*** Opening of Provided passage ***
A Short Discourse Upon the Innermost Secret Workings of the Portative Organ

by David Swan

The Portative organ is a small pipe organ that sits on the player's lap while being pumped with one hand and played by the other. It was one of the more common musical instruments of later the middle ages but is practically unknown in modern times. It has survived only in contemporary iconography and in writing, usually as an item in an inventory. To my knowledge, no working portative organ nor any substantial portion thereof has survived. The only text that I could find that described its construction pertained to a style that was clearly (by a survey of iconography) uncommon in the extreme.

My interest in the workings of this unique instrument stems from my desire to obtain one. When I found out that they were not to be had for less than thousands of dollars, and even then in a non-period style, I set out to build one. It was then that my research foundered, and I have been forced to infer much from the available iconography of portative organs and from texts describing the much larger instruments of the day.

It took no real effort to collect two dozen examples of portatives represented in paintings or carvings, but before trusting a painter's viewpoint, I first had to study how the medieval artist viewed things and how reliable his powers of observation and how accurate the resulting pictures were. Fortunately, this is a topic upon which a wealth of opinion has been written, and most of it agrees that while the settings may be fanciful (fourteenth century clothing worn by figures from biblical times, etc.) and therefore suspect, the actual hardware (buildings, instruments, etc.) was usually rendered very reliably, given the limitations of the artist's perception.

The study of the larger pipe organs was similarly eased by the wealth of reliable material available. To further expand my understanding of what I was trying to study, I fabricated several prototypes to prove or disprove various interpretations that the data have lent themselves to.

As a result of my efforts, I find myself in a position of disagreement with several authorities concerning the actual inner construction of the instrument. These authorities postulate a design far more complex than it needs to be and predicated upon an accuracy in joinery that is difficult to achieve even with today's modern tools. Here, I shall present unto you, my dear reader, a brief synopsis of my findings, opinions and conclusions.

The pipe organ is unusual in that it did not derive from a previous instrument but was developed, from scratch, by the efforts of a single engineer who lived in Greece during the Hellenistic Period. After the fall of Rome, the knowledge and engineering skills needed to produce a pipe organ were lost to Europe until their re-introduction in the eighth and ninth centuries.
*** Close of Provided passage ***
*** Opening of Records supplied ***
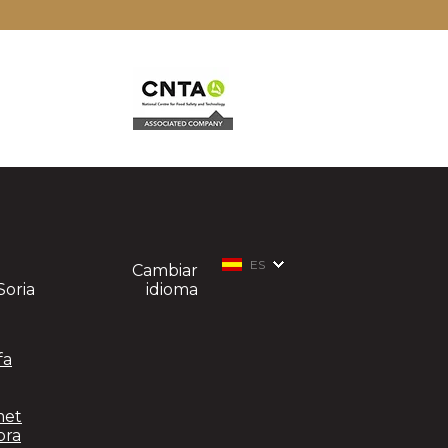
ES
Cambiar
Soria
idioma
fa
met
pra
*** Close of Records supplied ***
Translate this sentence from the text on the portative organ into Spanish: "The Portative organ is a small pipe organ that sits on the player's lap while being pumped with one hand and played by the other." The data has no connection to the text on the portative organ.

• Output for this task
El órgano portativo es un pequeño órgano de tubos que descansa sobre el regazo del intérprete mientras se bombea con una mano y se toca con la otra.